What is a Fair Price for a Used Car

Dear Miss Mota Mouth,

One of my clients has an used BMW X5 that he would like to sell. It has been immaculately maintained and has pretty low mileage I would love to have it but he said that the Kelly Blue Book on it is $17,000 and he wants another $3,000 because he added stuff like the stereo, tinting, larger wheels and more. I just want a safe car to drive my kids in and don’t know if it is worth spending the extra for the add-ons.

Jenni K, Ocala, FL



Dear Frugal in Florida,

Jus by virtue of the fact that you called premium customizations “stuff”, this may not be the X5 for you unless he seriously lowers his price and realizes that what he found necessary is not going to be the case with most buyers.

Keep in mind that if his ego is as big as his need to have a souped up SUV then the Kelly Blue Book price that he is referring to could be the retail and not private party. Retail is usually significantly higher than both private party (with trade-in value trailing in third place). You should check the KBB yourself and remember that Excellent condition means absolutely mint which most cars are not. Psst- You don’t need to tell him this but I doubt that his is either.

You should also check current and recently completed private party auctions on eBay to get an idea of a realistic price.

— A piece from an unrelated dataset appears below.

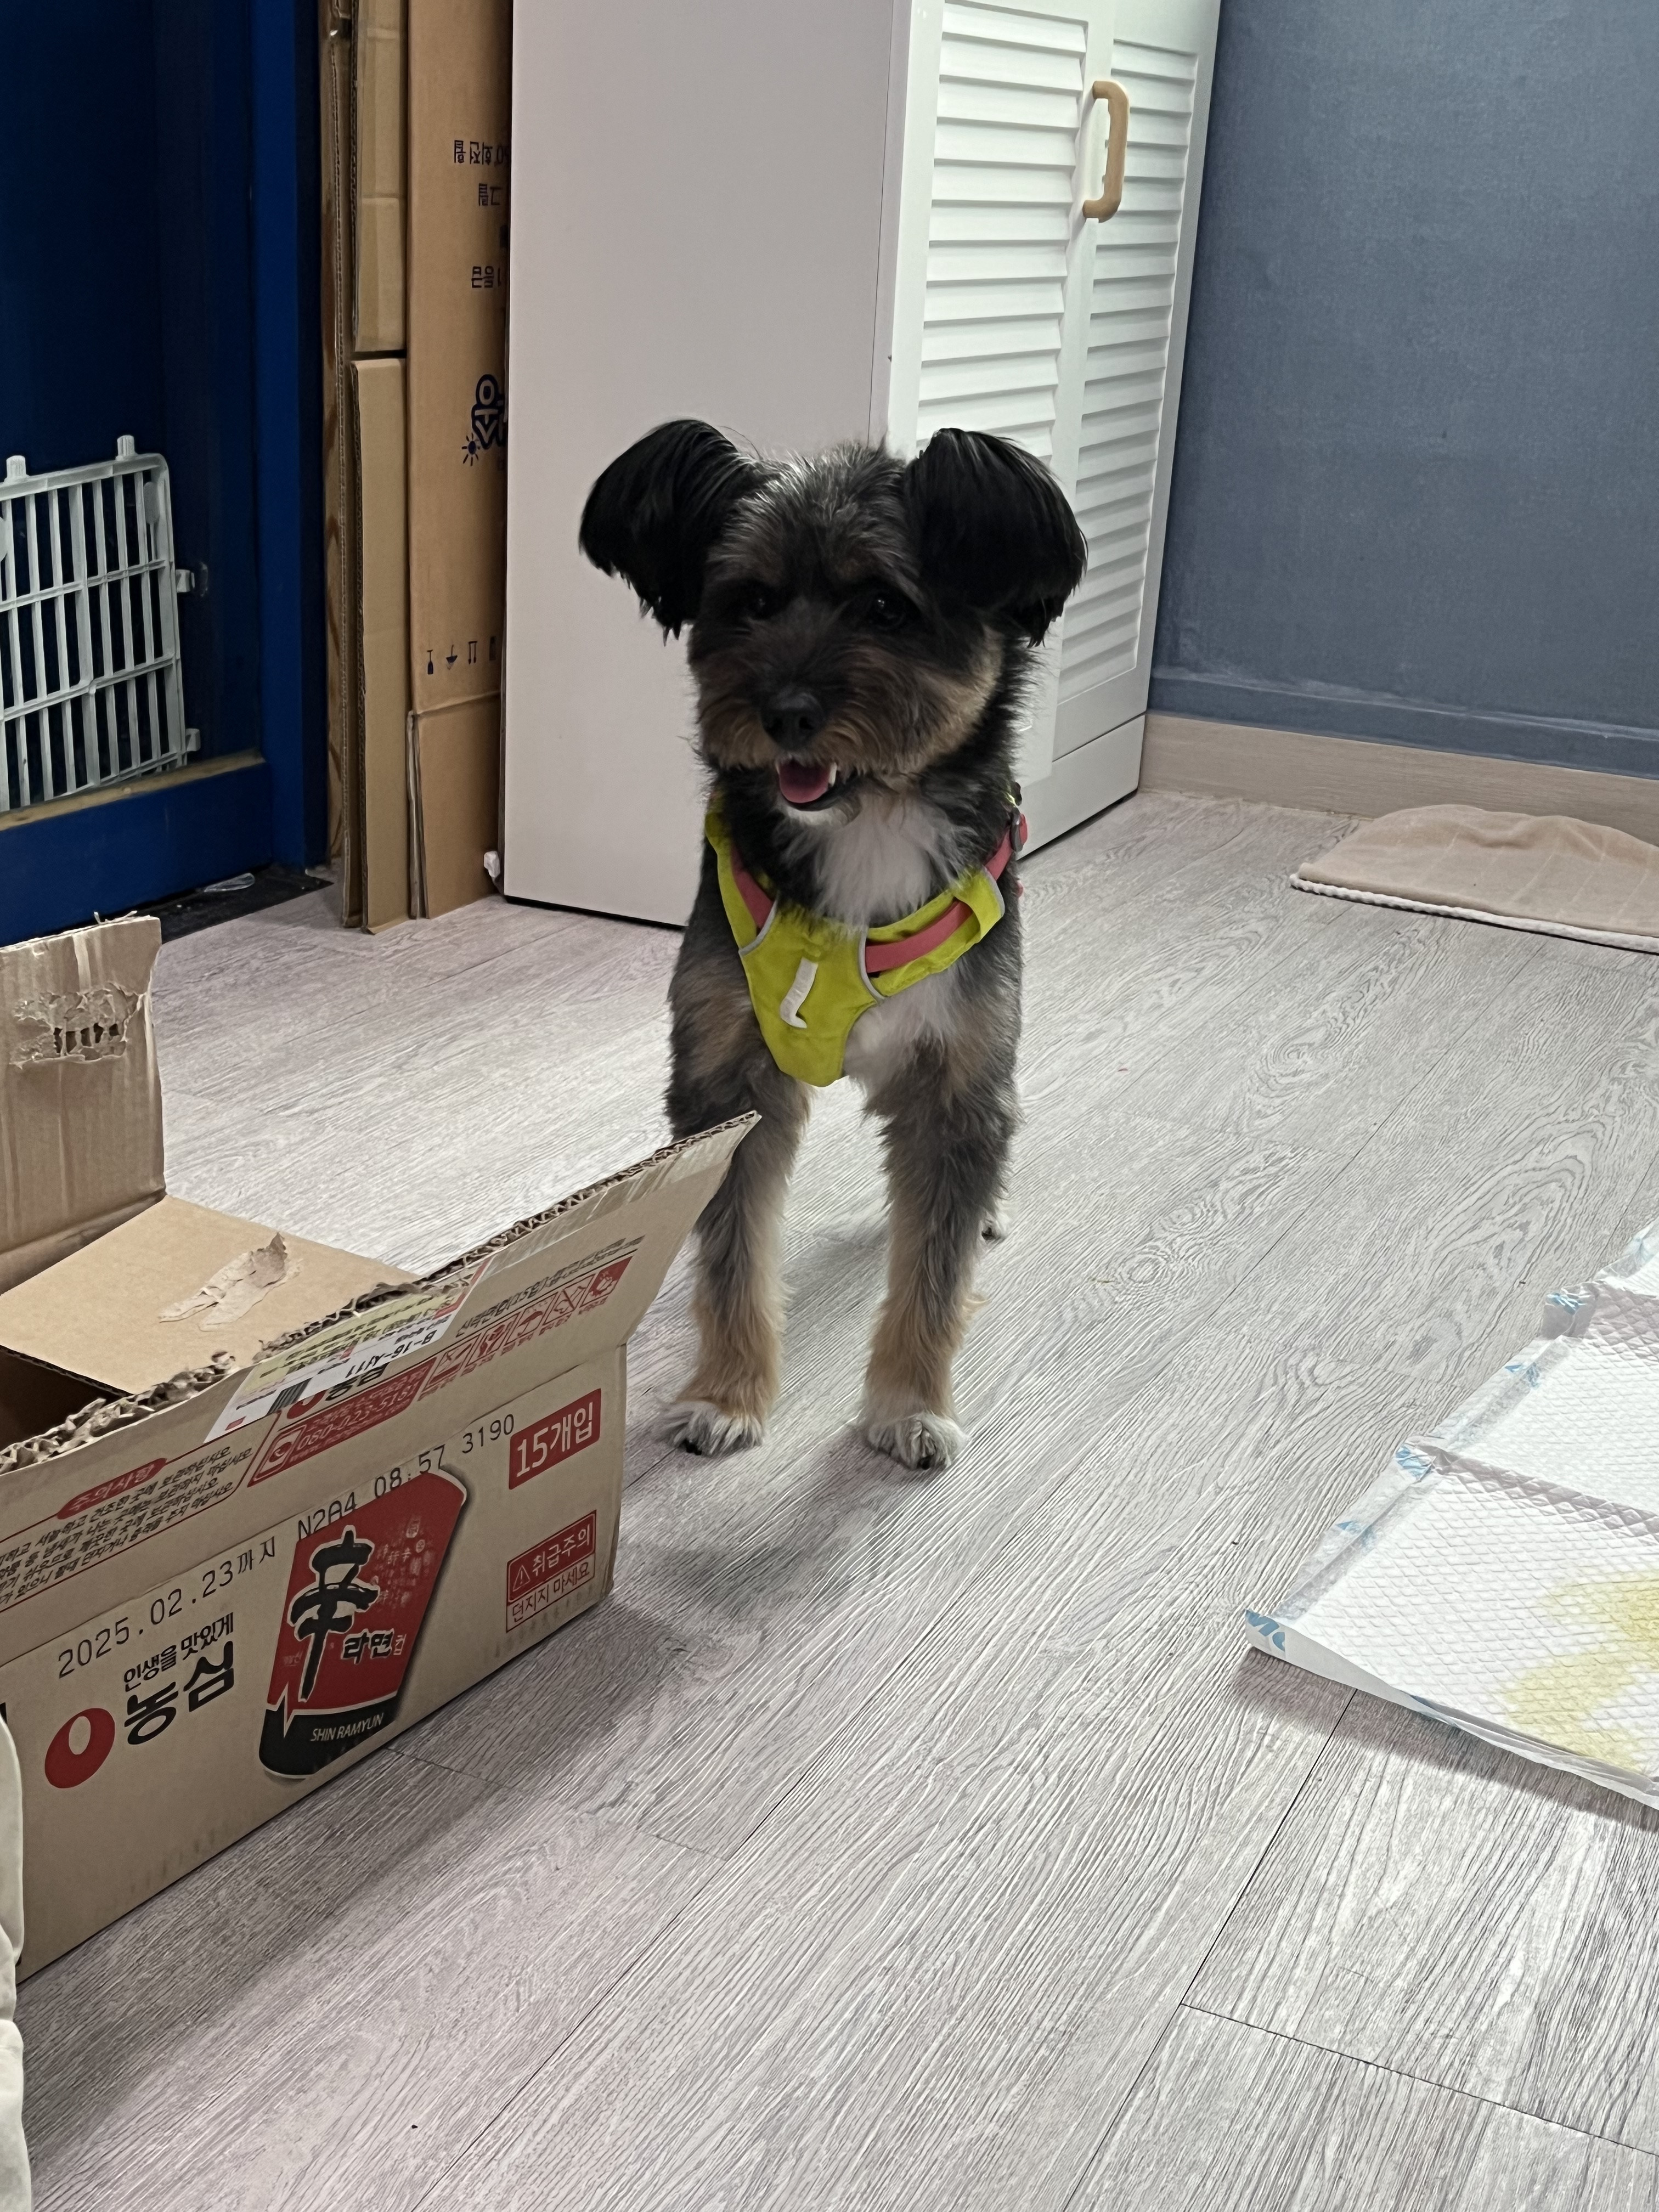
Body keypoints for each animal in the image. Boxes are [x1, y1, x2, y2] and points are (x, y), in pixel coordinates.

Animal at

Just do your research and then try not to be emotional about this particular car.

Once you have decided what you think is a fair price you might try making an offer or, if he is a client that you do not want to offend, consider letting him try to sell it himself at his unrealistic price. After a while when he doesn’t get any nibbles you can swoop from behind, offer to pay your researched price and learn how to work all of that extra “stuff”.